It may be downright tightfisted and Scrooge-like, but the Provincial Warden’s decision not to allow families of inmates to bring gifts during their annual holiday visits on Dec. 25 and 26 is not only practical but necessary in light of the recent Operation Greyhound operations that yielded stashes of drugs, cash proceeds and other contraband items.
Acting Warden Audesti Miguel proposed this as an extra security measure and even with the recent raids that showed no drugs and only a few contraband items, the provincial government has no choice but to ban gifts to inmates during the Christmas celebration even if it does go against the holiday spirit.
In fact we may hazard a guess that the inmates may have conspired not to procure and distribute drugs among themselves if only to persuade the warden to go easy on them especially during the holidays.
But the more plausible reason is that, the inmates may have consumed the drugs and not sold them outside to augment their meager income if only to ease the pain of being locked up in a dingy, foul-smelling stinkhole, that is prison.

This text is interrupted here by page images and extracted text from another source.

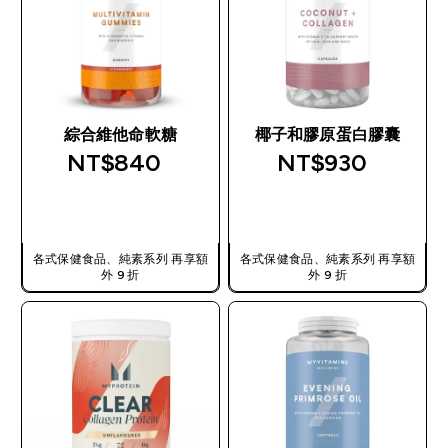
綜合維他命軟糖
椰子和膠原蛋白膠囊
NT$840‎
NT$930‎
快速查看
快速查看
各式保健食品、純素系列 再享額
各式保健食品、純素系列 再享額
外 9 折
外 9 折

This early, Cebu Gov. Hilario Davide III is amenable to Miguel’s proposal and it isn’t hard to see why, as he authorized the Oplan Greyhound that resulted in the confiscation of millions of pesos worth of drugs even if it raised the hackles of the Commission on Human Rights (CHR).

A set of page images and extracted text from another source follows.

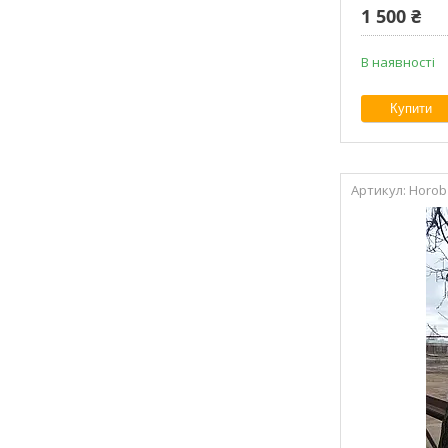
1 500 ₴
В наявності
Купити
Horob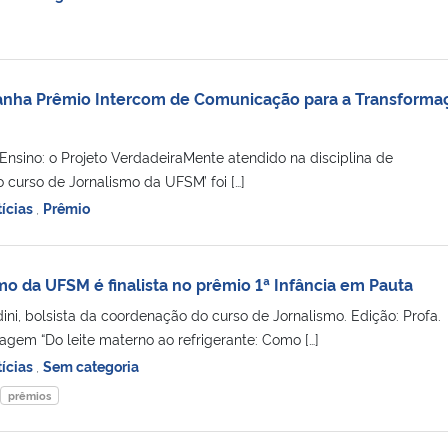
ganha Prêmio Intercom de Comunicação para a Transforma
Ensino: o Projeto VerdadeiraMente atendido na disciplina de
curso de Jornalismo da UFSM’ foi […]
ícias
,
Prêmio
mo da UFSM é finalista no prêmio 1ª Infância em Pauta
ni, bolsista da coordenação do curso de Jornalismo. Edição: Profa.
agem “Do leite materno ao refrigerante: Como […]
ícias
,
Sem categoria
prêmios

In friendlier times, the inmates were allowed to have their families stay over on Christmas eve, so they can celebrate Christmas together. But the raids had changed the atmosphere and it remains to be seen if they will be allowed to stay over again.
It also doesn’t help that there were incidents in which jail guards caught drugs being smuggled into prison by the inmates’ loved ones. And who knows whether or not drugs continue to flow under the noses of jail guards or they conspired with the inmates to do so or both? Its likely both.
In any case, Miguel proposed that the inmates cook their own meals with their loved ones during Christmas Day and it is a reasonable compromise. The inmates must realize that, owing to their status, they have lost certain rights enjoyed by those in mainstream society.
In recent years, the provincial government had been generous in allowing the inmates to organize a cooperative and a bakery that helps them achieve a semblance of livelihood and normalcy in an otherwise inhuman, hostile and congested environment.
But such is the price they pay for committing crimes and due to recent shocking discoveries that uncovered the extent of the drug trade within prison, their already constricted activities inside the prison have been clamped down further and the no-gifts policy is but a manifestation of this restriction.
Still, material gifts don’t constitute the Christmas celebration as these inmates know so well by now, but the limited time they spend with their families who they hope to join sometime in the future, depending on the gravity of their crimes and on their decision to whether or not continue in the path of reform.